The Ghent Historic District is a national historic district listed on the National Register of Historic Places since 1980. It encompasses 184 contributing buildings and one contributing site in a primarily residential section of the neighborhood. Numerous residences in the area are principal examples of Queen Anne revival, Colonial Revival, and Tudor Revival style homes. Notable buildings include the Warren (c. 1925), the Holland (1904), the Mowbray (c. 1914), Eastern Virginia Medical School, Sentara Norfolk General Hospital (1902), Fergus Reid residence (1892), the Frank S. Royster residence (c. 1900-02), the William H. White residence (c. 1892), the Richard B. Tunstall residence (c. 1892), the Robert M. and Robert W. Hughes residence (c. 1895-1900), and the William Tait residence (c. 1895).

The neighborhood went into steep decline in the years following World War II as a result of white flight and urban blight. Upper and middle class families flocked from the city to suburbia for reasons mostly associated with racial self-segregation. During this time, much of the neighborhood fell into disrepair; blight became so severe that portions of Ghent were referred to as slums by then Mayor of Norfolk, Pretlow Darden. As of today only a few of the areas' original public buildings remain with the notable exceptions of Maury High School and the Van Wyck branch of the Norfolk Public Library due to extensive urban renewal programs that followed a raze and rebuild tactic as a part of Franklin D. Roosevelt's broader New Deal ideology. Norfolk secured its first grant for urban renewal in 1949; renewal was extensively focused on preservation of the Ghent neighborhood. Under these programs, as well as implementation of numerous housing codes over the course of two decades the neighborhood had been successful in its gentrification and revitalization efforts by the mid-1970s. Gentrification continues to spread out northward and eastward from Ghent proper to this day.

==Facilities==

===Parks and Recreation===

- Portions of the Elizabeth River Trail run through the Ghent collective
- Ghent Dog Park is located in the portion of the neighborhood known as Stockley Gardens
- Raleigh Avenue Playground
- Fergus Reid Tennis Park

===Arts===
Located in Ghent's commercial district is Naro Theater, opened on February 24, 1936 as The Colley Theater. Today the theater screens foreign and independent films. The Naro Theater is also the stage for a recurring Rocky Horror Picture Show shadow cast, purportedly one of the longest-running in the country, at over 30 years of consistent monthly productions. Also within Ghent's commercial district are multiple independent art galleries displaying and selling local artists' works.

Norfolk's major art museum is the Chrysler Museum of Art. The museum features more than 50 galleries, a restaurant and catering facilities.

Across from the Chrysler Museum is Virginia Opera's home stage, the Harrison Opera House.

Ghent celebrates several cultural and art festivals which include Ghent Pride Festival each June, and the annual St. Patrick’s Day street festival.

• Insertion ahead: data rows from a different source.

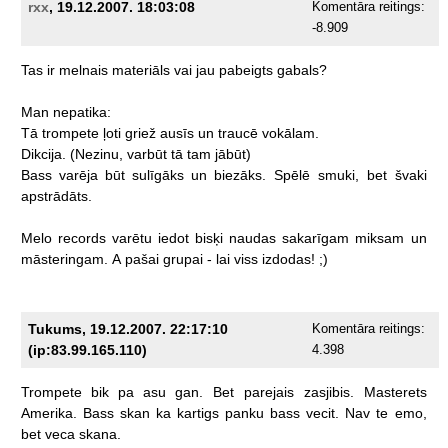
rxx
, 19.12.2007. 18:03:08
Komentāra reitings:
-8.909
Tas
ir
melnais
materiāls
vai
jau
pabeigts
gabals?
Man
nepatika:
Tā
trompete
ļoti
griež
ausīs
un
traucē
vokālam.
Dikcija.
(Nezinu,
varbūt
tā
tam
jābūt)
Bass
varēja
būt
sulīgāks
un
biezāks.
Spēlē
smuki,
bet
švaki
apstrādāts.
Melo
records
varētu
iedot
bisķi
naudas
sakarīgam
miksam
un
māsteringam.
A
pašai
grupai
-
lai
viss
izdodas!
;)
Tukums, 19.12.2007. 22:17:10
Komentāra reitings:
(ip:83.99.165.110)
4.398
Trompete
bik
pa
asu
gan.
Bet
parejais
zasjibis.
Masterets
Amerika.
Bass
skan
ka
kartigs
panku
bass
vecit.
Nav
te
emo,
bet
veca
skana.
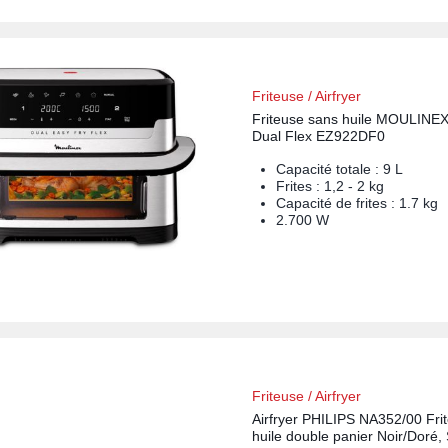
Friteuse / Airfryer
Friteuse sans huile MOULINEX
Dual Flex EZ922DF0
Capacité totale : 9 L
Frites : 1,2 - 2 kg
Capacité de frites : 1.7 kg
2.700 W
Friteuse / Airfryer
Airfryer PHILIPS NA352/00 Fri
huile double panier Noir/Doré,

The Bi-annual Stockley Gardens Arts Festival operates in the spring and fall.

===Culinary===
On Monticello Avenue, Doumar's Cones and BBQ famously created the ice cream cone, and the world's first waffle ice cream cone machine. They have been selling them in the same location since 1934.

===Healthcare===
The neighborhood hosts Hampton Road's largest medical complex, and only Level 1 trauma center, containing Sentara Norfolk General Hospital, Sentara Heart Hospital, Children's Hospital of the King's Daughters, and Eastern Virginia Medical School. The first open-heart surgery in Virginia was performed at Sentara Norfolk General Hospital in 1967, and the first baby in the United States conceived by in vitro fertilization, was born there in 1981.

==Flooding==
Due to its low elevation and vulnerability to coastal storms, the Norfolk area is at risk of rising sea levels.